DISCUSSION QUESTIONS

  1. Snow is a virtual character in this book, “both beautiful and alarming.” In Chapter 4, we are told, “In the countryside, winter was a gorgeous, glorious, luminous killer.” What other passages about snow are particularly striking, and how does the weather affect the story?
  1. There are different kinds of families in the novel, from the Baumgartners to the Gamaches to the bonds between Benedict and Katie (“Benedict wondered if he tried, really, really tried, he could build a relationship that solid”), to the team of Armand, Jean-Guy, and Isabelle: “Her husband stayed behind in the living room, watching the three of them go. Recognizing that while he and the children would always be the most important parts of Isabelle’s lives, these three also formed a family.” There is even the drug dealer who names the new opioid “David” after his father. What are the strengths and weaknesses of these families?
  1. In what ways does Louise misdirect the reader about the actions of various characters, including Benedict, Amelia, and the Baumgartner siblings, as well as Beauvoir and his possible “betrayal” of Gamache? How does she obscure Gamache’s own intentions? What were your worst fears for the characters, and how satisfying did you find the resolutions of their stories?
  1. A number of the characters in the story are outliers in outward appearance and/or manner, including Benedict, Katie, the notary, Hugo, Billy Williams, Gracie, and arguably Ruth. How do first impressions line up with final ones? What conclusions, if any, can you draw about the importance of looks and behavior?
  1. What are the roles of the various women in Kingdom of the Blind? In what ways do they meet or defy conventional expectations?
  1. “You do know that the earth is round,” Gamache says to his godfather at lunch, to which Stephen Horowitz replies, “The earth might be, but human nature isn’t. It has caverns and abysses and all sorts of traps.” What aspects of human nature do we see throughout the novel?
  1. When Beauvoir visits Taylor and Ogilvy, he notes that it seems like “a play. A set. Something that looked like one thing but was actually another,” with “fake originals.” What kinds of authenticity are important in this story?

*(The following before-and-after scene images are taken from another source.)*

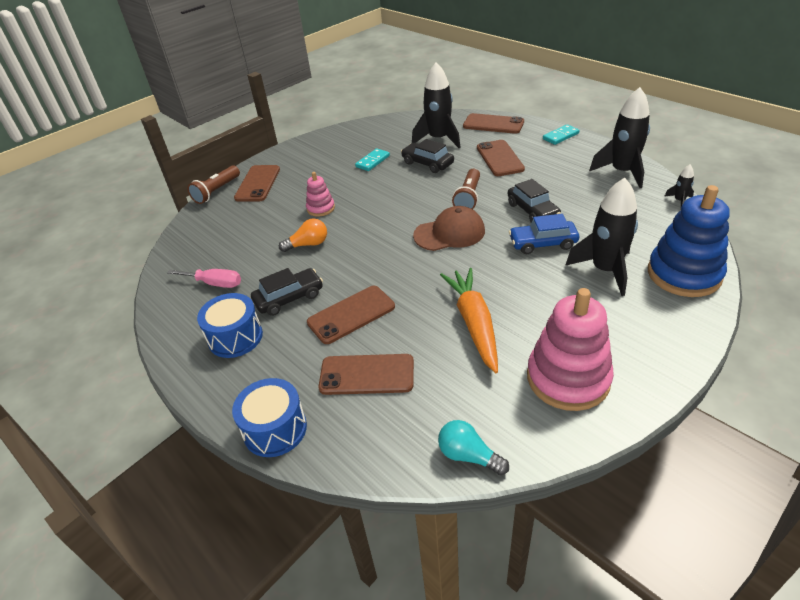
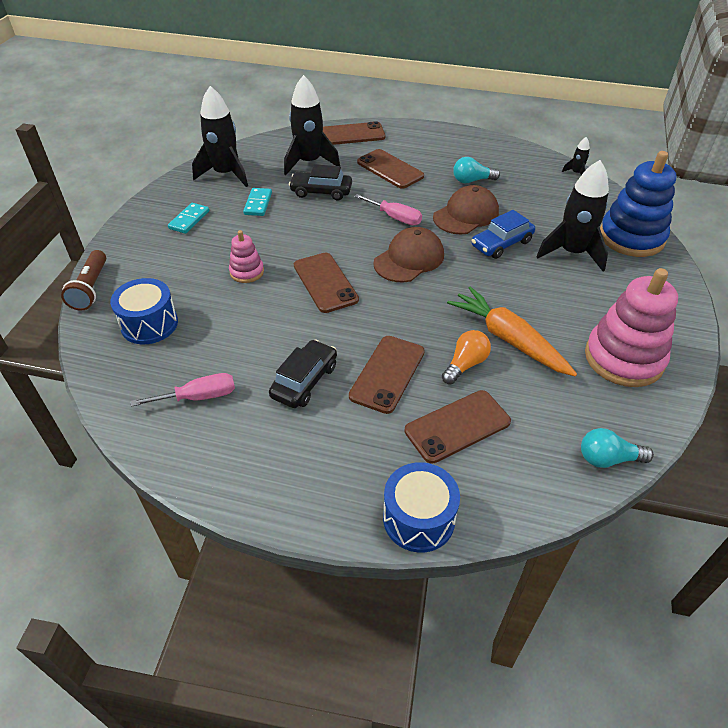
camera: 35 degrees left, 5 degrees up
blue drum [197,293,263,358] -> blue drum moved to [110,278,178,344]
brown phone [234,165,280,202] -> brown phone moved to [294,253,359,313]
orange light bulb [279,218,327,252] -> orange light bulb moved to [442,330,491,384]
brown flashlight [452,169,480,209] -> pink screwdriver [354,194,422,225]
black car [508,179,561,222] -> brown cap [433,185,499,234]
turquoise domino [543,124,580,145] -> turquoise domino moved to [168,203,209,234]
black rocket [589,87,650,188] -> black rocket moved to [192,86,248,187]
none -> turquoise light bulb [453,157,500,183]

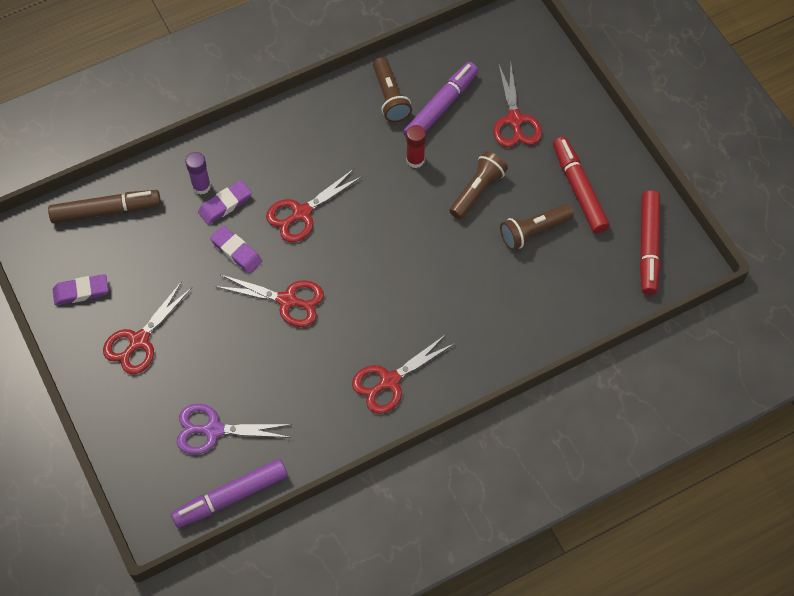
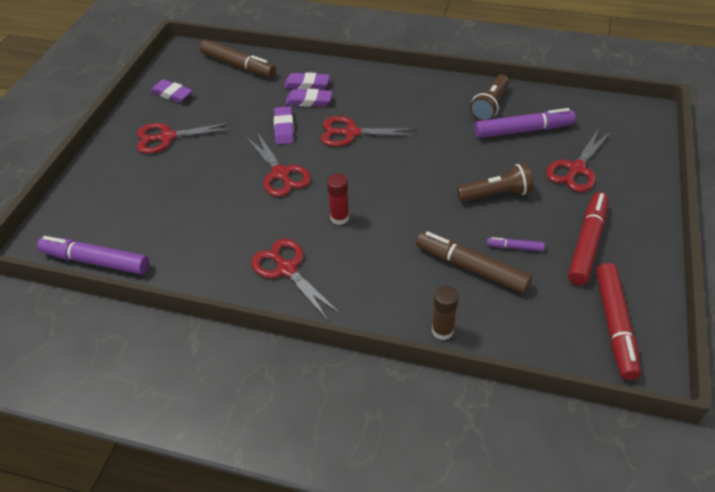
camera: 45 degrees right, 15 degrees down
purple scissors [177,404,292,455] -> none
purple glue stick [185,152,211,195] -> purple eraser [284,72,330,90]
red scissors [352,334,455,414] -> red scissors turned 45 degrees clockwise [251,239,340,320]
red glue stick [406,125,426,168] -> red glue stick moved to [327,174,349,225]
brown flashlight [500,204,574,250] -> purple marker [487,237,545,251]
red marker [640,190,661,295] -> red marker turned 45 degrees counterclockwise [596,263,641,380]
none -> brown marker [416,231,532,294]
none -> brown glue stick [432,286,459,340]

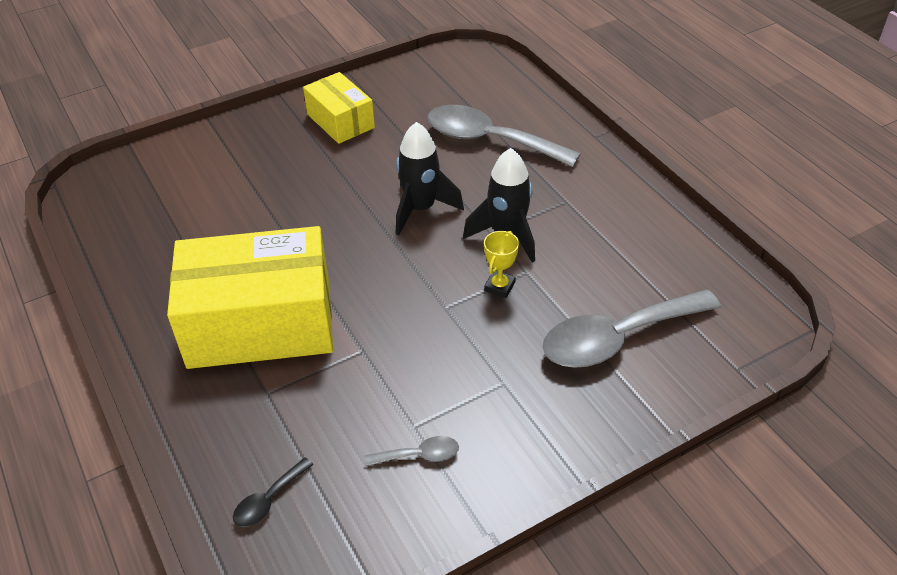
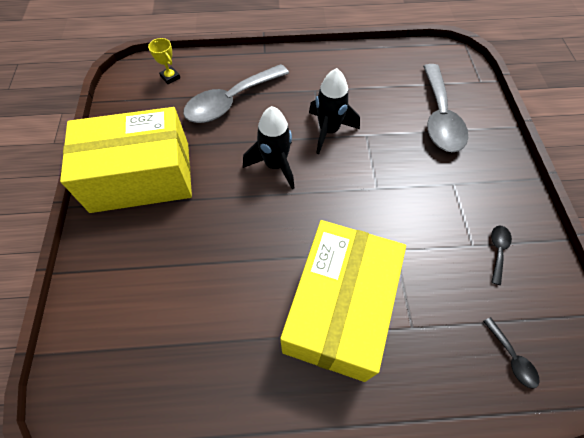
camera: 65 degrees left, 15 degrees up
yellow box [303,72,375,144] -> yellow box [60,107,192,213], size x1.86
grey spoon [364,436,459,467] -> black spoon [491,226,512,285]
yellow trophy [484,231,519,298] -> yellow trophy moved to [148,38,180,84]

  1. The Montréal underworld could not seem more different from the sanctuary of Three Pines, yet Amelia finds herself in “an alley off an alley off a back lane. Impossible to find, except by those who were lost. She was pretty sure it wouldn’t be on any map. But once found, it was never forgotten. And probably never left.” This echoes language that is customarily used to describe Three Pines. Why do you think Louise describes the two places in such similar ways?
  1. “How do you do it?” Isabelle asks Gamache in Chapter 11, as she struggles to recover from being shot in the head. When he responds, “Remember?” she answers, “Forget.” What do you make of Gamache’s story about the longhouse, where nothing can ever be expelled or hidden away?
  1. Gamache also tells Isabelle, “I made mental lists and followed the things I love, the people I love, back to sanity. I still do.” How does this compare with the description of Ruth’s approach in Chapter 9: “Ruth remembered everything. Every meal, every drink, every sight, every slight, real and imagined and manufactured. Every compliment. Every word spoken and unspoken. She retrained it all, and rendered those memories into feelings and the feelings into poetry”?
  1. We are told that “for reasons that baffled Gamache, he seemed the only person on earth who could not understand a word Billy Williams said. Not a word. Not even close.” Can you understand Billy? What do you make of what he says and does? How do you feel about what might be happening between him and Myrna, and what the future might hold for them?
  1. There are numerous instances in which characters are literally or figuratively blinded – by snow, by the debris from the house, by perspective (for example, consider Annie’s comment in Chapter 3, “Dad had no choice. But they might not see it that way,” and Beauvoir’s reply, “Then they’re blind”). How do these relate to the book’s title and the original passage from Erasmus?
  1. Why does Amelia Choquet call herself “the one-eyed man”? What do you think of this “stoned former prostitute junkie who’s dealing opioids in the Academy” at various points in the story?
  1. At the end of the novel, Myrna looks “up into the night sky. At all the dots of light shining down on her.” How does this connect to “Ruth and a dot of light” in Clara’s most famous painting, and what does that dot mean to you?